Image courtesy of IFC Films.

     Yakov also has grief and guilt related to an anti-Semitic hate crime that resulted in the death of his younger brother and Yakov’s departure from the Hasidic Jewish community.  

     The Mazzik is able to torment Yakov with disturbing hallucinations and nightmares related to this trauma, reopening many wounds that cause Yakov to question his sanity. In comparison, Yakov learns that Mr. Litvak’s grief and guilt were due to him and his wife being Holocaust survivors.  

     The minimalistic horror is paired nicely with these themes of anti-Semitism and generational trauma, making the movie all the more relevant. It ties together the all-too-real horror of anti-Semitism alongside director Keith Thomas’ execution of psychological fear.  

     The new take on Hasidic horror is refreshing, and the portrayal of the Jewish customs, religion and culture is as authentic as a horror movie can be.  

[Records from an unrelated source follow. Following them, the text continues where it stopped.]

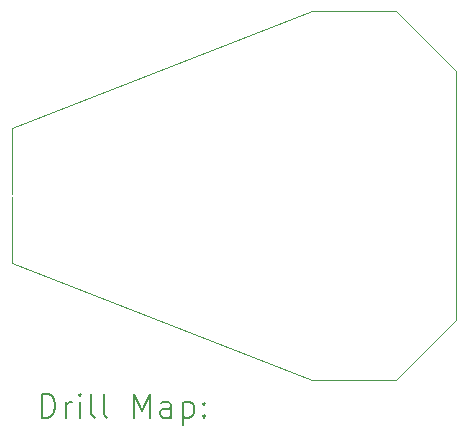
<source format=gbr>
%TF.GenerationSoftware,KiCad,Pcbnew,7.0.5*%
%TF.CreationDate,2023-11-04T19:56:53-04:00*%
%TF.ProjectId,Switch,53776974-6368-42e6-9b69-6361645f7063,rev?*%
%TF.SameCoordinates,Original*%
%TF.FileFunction,Drillmap*%
%TF.FilePolarity,Positive*%
%FSLAX45Y45*%
G04 Gerber Fmt 4.5, Leading zero omitted, Abs format (unit mm)*
G04 Created by KiCad (PCBNEW 7.0.5) date 2023-11-04 19:56:53*
%MOMM*%
%LPD*%
G01*
G04 APERTURE LIST*
%ADD10C,0.100000*%
%ADD11C,0.200000*%
G04 APERTURE END LIST*
D10*
X16306800Y-6756400D02*
X13766800Y-7747000D01*
X17526000Y-9372600D02*
X17018000Y-9880600D01*
X17526000Y-7264400D02*
X17018000Y-6756400D01*
X17018000Y-6756400D02*
X16306800Y-6756400D01*
X16306800Y-9880600D02*
X13766800Y-8890000D01*
X17526000Y-8305800D02*
X17526000Y-9372600D01*
X13766800Y-7747000D02*
X13766800Y-8305800D01*
X17526000Y-8280400D02*
X17526000Y-8369300D01*
X17018000Y-9880600D02*
X16306800Y-9880600D01*
X17526000Y-8331200D02*
X17526000Y-7264400D01*
X13766800Y-8890000D02*
X13766800Y-8331200D01*
D11*
X14022577Y-10197084D02*
X14022577Y-9997084D01*
X14022577Y-9997084D02*
X14070196Y-9997084D01*
X14070196Y-9997084D02*
X14098767Y-10006608D01*
X14098767Y-10006608D02*
X14117815Y-10025655D01*
X14117815Y-10025655D02*
X14127339Y-10044703D01*
X14127339Y-10044703D02*
X14136862Y-10082798D01*
X14136862Y-10082798D02*
X14136862Y-10111370D01*
X14136862Y-10111370D02*
X14127339Y-10149465D01*
X14127339Y-10149465D02*
X14117815Y-10168512D01*
X14117815Y-10168512D02*
X14098767Y-10187560D01*
X14098767Y-10187560D02*
X14070196Y-10197084D01*
X14070196Y-10197084D02*
X14022577Y-10197084D01*
X14222577Y-10197084D02*
X14222577Y-10063750D01*
X14222577Y-10101846D02*
X14232101Y-10082798D01*
X14232101Y-10082798D02*
X14241624Y-10073274D01*
X14241624Y-10073274D02*
X14260672Y-10063750D01*
X14260672Y-10063750D02*
X14279720Y-10063750D01*
X14346386Y-10197084D02*
X14346386Y-10063750D01*
X14346386Y-9997084D02*
X14336862Y-10006608D01*
X14336862Y-10006608D02*
X14346386Y-10016131D01*
X14346386Y-10016131D02*
X14355910Y-10006608D01*
X14355910Y-10006608D02*
X14346386Y-9997084D01*
X14346386Y-9997084D02*
X14346386Y-10016131D01*
X14470196Y-10197084D02*
X14451148Y-10187560D01*
X14451148Y-10187560D02*
X14441624Y-10168512D01*
X14441624Y-10168512D02*
X14441624Y-9997084D01*
X14574958Y-10197084D02*
X14555910Y-10187560D01*
X14555910Y-10187560D02*
X14546386Y-10168512D01*
X14546386Y-10168512D02*
X14546386Y-9997084D01*
X14803529Y-10197084D02*
X14803529Y-9997084D01*
X14803529Y-9997084D02*
X14870196Y-10139941D01*
X14870196Y-10139941D02*
X14936862Y-9997084D01*
X14936862Y-9997084D02*
X14936862Y-10197084D01*
X15117815Y-10197084D02*
X15117815Y-10092322D01*
X15117815Y-10092322D02*
X15108291Y-10073274D01*
X15108291Y-10073274D02*
X15089243Y-10063750D01*
X15089243Y-10063750D02*
X15051148Y-10063750D01*
X15051148Y-10063750D02*
X15032101Y-10073274D01*
X15117815Y-10187560D02*
X15098767Y-10197084D01*
X15098767Y-10197084D02*
X15051148Y-10197084D01*
X15051148Y-10197084D02*
X15032101Y-10187560D01*
X15032101Y-10187560D02*
X15022577Y-10168512D01*
X15022577Y-10168512D02*
X15022577Y-10149465D01*
X15022577Y-10149465D02*
X15032101Y-10130417D01*
X15032101Y-10130417D02*
X15051148Y-10120893D01*
X15051148Y-10120893D02*
X15098767Y-10120893D01*
X15098767Y-10120893D02*
X15117815Y-10111370D01*
X15213053Y-10063750D02*
X15213053Y-10263750D01*
X15213053Y-10073274D02*
X15232101Y-10063750D01*
X15232101Y-10063750D02*
X15270196Y-10063750D01*
X15270196Y-10063750D02*
X15289243Y-10073274D01*
X15289243Y-10073274D02*
X15298767Y-10082798D01*
X15298767Y-10082798D02*
X15308291Y-10101846D01*
X15308291Y-10101846D02*
X15308291Y-10158989D01*
X15308291Y-10158989D02*
X15298767Y-10178036D01*
X15298767Y-10178036D02*
X15289243Y-10187560D01*
X15289243Y-10187560D02*
X15270196Y-10197084D01*
X15270196Y-10197084D02*
X15232101Y-10197084D01*
X15232101Y-10197084D02*
X15213053Y-10187560D01*
X15394005Y-10178036D02*
X15403529Y-10187560D01*
X15403529Y-10187560D02*
X15394005Y-10197084D01*
X15394005Y-10197084D02*
X15384482Y-10187560D01*
X15384482Y-10187560D02*
X15394005Y-10178036D01*
X15394005Y-10178036D02*
X15394005Y-10197084D01*
X15394005Y-10073274D02*
X15403529Y-10082798D01*
X15403529Y-10082798D02*
X15394005Y-10092322D01*
X15394005Y-10092322D02*
X15384482Y-10082798D01*
X15384482Y-10082798D02*
X15394005Y-10073274D01*
X15394005Y-10073274D02*
X15394005Y-10092322D01*
M02*

</source>
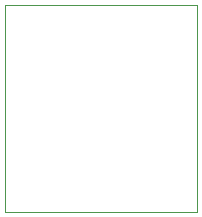
<source format=gbr>
%TF.GenerationSoftware,KiCad,Pcbnew,7.0.1*%
%TF.CreationDate,2023-04-17T09:12:49+12:00*%
%TF.ProjectId,ICM-20948-breakout,49434d2d-3230-4393-9438-2d627265616b,rev?*%
%TF.SameCoordinates,Original*%
%TF.FileFunction,Profile,NP*%
%FSLAX46Y46*%
G04 Gerber Fmt 4.6, Leading zero omitted, Abs format (unit mm)*
G04 Created by KiCad (PCBNEW 7.0.1) date 2023-04-17 09:12:49*
%MOMM*%
%LPD*%
G01*
G04 APERTURE LIST*
%TA.AperFunction,Profile*%
%ADD10C,0.001000*%
%TD*%
G04 APERTURE END LIST*
D10*
X158460000Y-88370000D02*
X142160000Y-88370000D01*
X142160000Y-70840000D01*
X158460000Y-70840000D01*
X158460000Y-88370000D01*
M02*

</source>
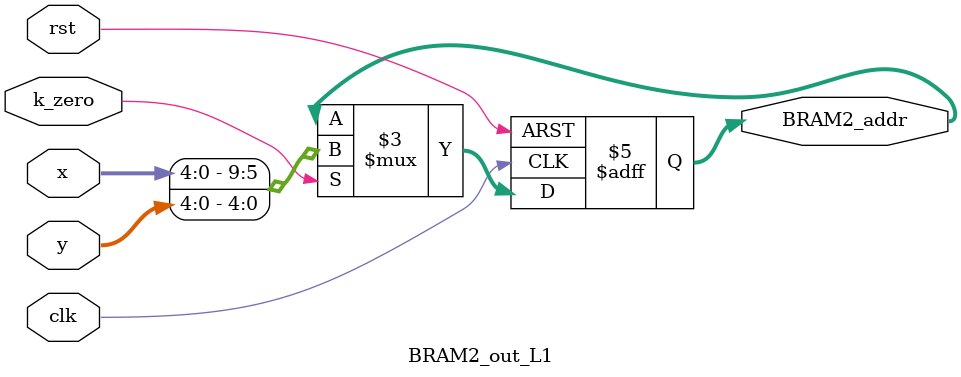
<source format=v>
module BRAM2_out_L1(BRAM2_addr,clk,rst,k_zero,x,y);
output reg [9:0] BRAM2_addr;
input clk,rst,k_zero;
input [4:0] x,y;
always @ (posedge clk or negedge rst)
	begin
		if (! rst ) 
			BRAM2_addr<=0;
		else if(k_zero)
			BRAM2_addr<={x,y};
	end

endmodule

</source>
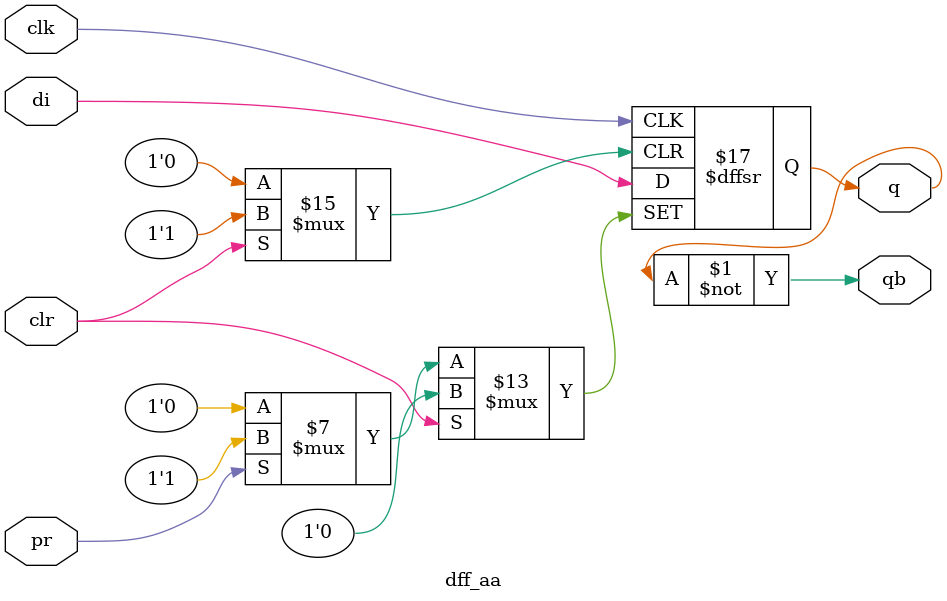
<source format=sv>
module dff_aa(q,qb,di,clk,clr,pr); // Behavioral DFF with async controls and conditional path delay
  output q,qb; input di,clk,clr,pr;
  reg q;
  reg [1:0] b [1:0]; // New module scope declaration of a 2x2 bit array
  reg [1:0] x, y;    // New module scope declaration of two bits
  assign qb=~q;  
  specify
    // Conditional path delay: clk->q edge-sensitive path active only if clr and pr are low
    if (!clr &&!pr) (posedge clk *> (q:di)) = 1;
  endspecify
  // Behavioral description with async reset/preset priority
  always @(posedge clk or posedge clr or posedge pr) // Added async sensitivity
    if(clr) q <= 1'b0; // Use non-blocking <=
    else if(pr) q <= 1'b1;
    else q <= di;
  // Declare X and Y in the module scope array using array indexing
  assign x = b[0]; // x=b[0][1:0]
  assign y = b[1]; // y=b[1][1:0]
endmodule
</source>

     Filmed among Brooklyn’s ultra-orthodox Jewish community in Borough Park, the breadcrumbs and acknowledgments of Jewish culture are highlighted by the inclusion of an all Jewish-American cast — a small but monumental feat in the horror genre.  

     The directorial debut from Thomas makes a point to produce all the terror from a minimalistic setup, relying on the shadows we see in the dark and the movements that startle our peripheral vision. This attention to detail given by the production team of “The Vigil” makes watching the film intriguing for both Jewish and non-Jewish audiences.  

     Thomas’ only downfall is the misstep he takes from the simple formula of horror established at the beginning of the film. 

     The blink-and-you’ll-miss-it flinch of the dead body is much more terror-inducing than some of the chaos that follows, and the resolution is everything but satisfying (shush…no spoilers).  

     “The Vigil” is a film that has joined the impressive lineup of religious horror such as “The Exorcist” and “The Conjuring.” It is also a hopeful tease of the emergence of Jewish horror as a fascinating subgenre and serves as an impressive directorial debut by Thomas.   

     “The Vigil” is now playing in theaters and is available to rent or buy on streaming services like Prime Video and YouTube.